Code du travail : comment Macron va légiférer par ordonnances

Le Premier ministre Edouard Philippe et la ministre du Travail Muriel Pénicaud dévoilent mardi leur feuille de route pour réformer le Code du travail. Pour ce faire, ils passeront par le système des ordonnances. Un processus qu'Emmanuel Macron a défini juste avant son élection sur France Inter : "L'ordonnance permet de raccourcir le processus parlementaire et d'éviter les navettes parlementaires." Le principe de l'ordonnance ne veut pas dire outrepasser les pouvoirs du Parlement, comme dans le cadre de l'article 49-3 utilisé par Manuel Valls par exemple pour imposer la loi Macron ou la loi Travail. En effet, l'exécutif doit avoir le feu vert du législatif et ce, via un cadre très strict.
 
Des ordonnances estivales pour une ratification à l'automne
 
Le Parlement va autoriser, par le biais d'un projet de loi d'habilitation - annoncée pour le 28 juin en Conseil des ministres -, le gouvernement à légiférer sur un sujet donné et dans un délai fixé. Puis l'Assemblée nationale et le Sénat valideront ou non l'ensemble des ordonnances via un projet de loi de ratification.
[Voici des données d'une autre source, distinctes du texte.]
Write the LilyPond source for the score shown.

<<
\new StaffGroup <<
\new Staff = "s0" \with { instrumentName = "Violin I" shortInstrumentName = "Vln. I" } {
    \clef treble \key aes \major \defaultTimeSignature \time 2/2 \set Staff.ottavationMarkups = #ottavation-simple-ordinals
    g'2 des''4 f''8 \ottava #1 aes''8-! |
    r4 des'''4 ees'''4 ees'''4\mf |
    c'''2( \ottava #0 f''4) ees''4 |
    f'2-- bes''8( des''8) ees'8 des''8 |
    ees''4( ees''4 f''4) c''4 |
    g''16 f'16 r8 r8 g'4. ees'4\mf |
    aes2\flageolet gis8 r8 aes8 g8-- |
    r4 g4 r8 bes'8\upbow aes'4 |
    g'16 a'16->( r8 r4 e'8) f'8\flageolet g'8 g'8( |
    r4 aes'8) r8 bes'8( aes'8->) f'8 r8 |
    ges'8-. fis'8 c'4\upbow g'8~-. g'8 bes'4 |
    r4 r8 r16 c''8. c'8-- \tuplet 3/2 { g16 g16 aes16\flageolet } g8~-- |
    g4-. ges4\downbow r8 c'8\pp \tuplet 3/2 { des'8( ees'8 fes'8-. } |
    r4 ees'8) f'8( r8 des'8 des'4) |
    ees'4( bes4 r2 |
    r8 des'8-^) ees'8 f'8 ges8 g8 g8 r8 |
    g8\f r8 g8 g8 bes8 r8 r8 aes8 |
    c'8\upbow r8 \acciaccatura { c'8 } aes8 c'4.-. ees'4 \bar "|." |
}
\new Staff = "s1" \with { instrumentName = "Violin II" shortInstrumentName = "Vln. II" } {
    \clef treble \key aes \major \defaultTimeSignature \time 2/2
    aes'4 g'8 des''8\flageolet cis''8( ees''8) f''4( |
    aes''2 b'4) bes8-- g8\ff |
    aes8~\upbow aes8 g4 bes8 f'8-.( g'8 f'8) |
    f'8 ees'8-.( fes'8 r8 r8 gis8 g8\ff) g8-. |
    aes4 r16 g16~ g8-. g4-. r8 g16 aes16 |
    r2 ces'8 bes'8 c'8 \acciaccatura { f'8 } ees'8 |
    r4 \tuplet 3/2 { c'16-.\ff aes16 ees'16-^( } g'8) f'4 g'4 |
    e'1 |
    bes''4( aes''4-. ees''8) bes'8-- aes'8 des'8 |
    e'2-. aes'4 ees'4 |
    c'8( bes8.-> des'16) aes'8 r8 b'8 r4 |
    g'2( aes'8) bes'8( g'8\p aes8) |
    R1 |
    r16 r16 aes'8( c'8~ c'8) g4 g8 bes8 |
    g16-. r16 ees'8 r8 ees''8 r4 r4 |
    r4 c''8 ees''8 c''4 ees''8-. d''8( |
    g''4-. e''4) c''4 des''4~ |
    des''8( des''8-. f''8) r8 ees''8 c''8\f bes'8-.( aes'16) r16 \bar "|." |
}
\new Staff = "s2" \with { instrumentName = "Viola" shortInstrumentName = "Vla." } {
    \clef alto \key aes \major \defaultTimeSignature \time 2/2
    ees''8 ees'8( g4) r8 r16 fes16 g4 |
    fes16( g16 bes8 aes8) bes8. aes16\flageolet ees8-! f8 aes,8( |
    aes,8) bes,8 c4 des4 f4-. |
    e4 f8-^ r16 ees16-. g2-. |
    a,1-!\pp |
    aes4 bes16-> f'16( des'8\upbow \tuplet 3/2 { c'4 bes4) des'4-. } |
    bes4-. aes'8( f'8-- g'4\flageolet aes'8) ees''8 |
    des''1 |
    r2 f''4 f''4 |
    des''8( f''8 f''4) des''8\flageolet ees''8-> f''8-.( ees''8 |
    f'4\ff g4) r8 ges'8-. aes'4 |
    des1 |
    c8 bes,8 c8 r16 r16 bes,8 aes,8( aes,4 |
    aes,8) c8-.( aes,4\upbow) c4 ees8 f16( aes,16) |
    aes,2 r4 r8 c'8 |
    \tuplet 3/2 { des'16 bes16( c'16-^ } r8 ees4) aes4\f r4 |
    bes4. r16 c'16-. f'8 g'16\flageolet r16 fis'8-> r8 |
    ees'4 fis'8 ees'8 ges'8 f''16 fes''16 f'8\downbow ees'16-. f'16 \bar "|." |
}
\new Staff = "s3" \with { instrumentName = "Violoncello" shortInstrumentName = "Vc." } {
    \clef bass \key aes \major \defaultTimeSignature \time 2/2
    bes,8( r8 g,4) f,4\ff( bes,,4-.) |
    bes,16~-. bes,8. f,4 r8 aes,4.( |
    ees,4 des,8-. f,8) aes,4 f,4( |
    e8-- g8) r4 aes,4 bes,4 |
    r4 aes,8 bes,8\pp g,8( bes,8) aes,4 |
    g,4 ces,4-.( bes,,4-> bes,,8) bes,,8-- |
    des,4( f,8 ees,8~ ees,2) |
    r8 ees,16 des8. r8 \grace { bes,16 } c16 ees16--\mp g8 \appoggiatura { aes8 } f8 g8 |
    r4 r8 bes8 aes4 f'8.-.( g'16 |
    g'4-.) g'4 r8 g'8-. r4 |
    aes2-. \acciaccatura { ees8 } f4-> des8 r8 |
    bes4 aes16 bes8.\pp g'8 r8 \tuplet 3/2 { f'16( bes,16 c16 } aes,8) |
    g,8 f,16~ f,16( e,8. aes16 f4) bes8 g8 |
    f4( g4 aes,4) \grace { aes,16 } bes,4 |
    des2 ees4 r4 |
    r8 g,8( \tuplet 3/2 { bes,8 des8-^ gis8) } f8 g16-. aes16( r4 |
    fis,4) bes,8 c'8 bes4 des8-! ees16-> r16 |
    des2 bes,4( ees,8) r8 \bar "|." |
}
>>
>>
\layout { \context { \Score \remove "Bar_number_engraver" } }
Dans le temps imparti, Edouard Philippe et Muriel Pénicaud, sa ministre du Travail, devront rédiger leurs ordonnances, les faire valider par le Conseil d'Etat puis les adopter en Conseil des ministres.
 
La semaine dernière sur France 2, le Premier ministre Edouard Philippe a rapidement détaillé son calendrier : "Les ordonnances seront prises avant la fin de l'été. La fin de l'été, c'est le 21 septembre. Donc avant cette date et la reprise de la session parlementaire normale." Après la publication des ordonnances au Journal officiel, la loi de ratification est la véritable étape sensible du processus : l'ordonnance n'acquiert en effet sa valeur législative qu'après l'adoption définitive - et globale - du Parlement.
 
Ce sont donc sur toutes les ordonnances publiées que députés et sénateurs devront se prononcer à l'automne. Il faut donc à Emmanuel Macron et Edouard Philippe une majorité confortable à l'Assemblée nationale et au Sénat - il y a des élections sénatoriales en septembre - pour éviter les mauvaises surprises.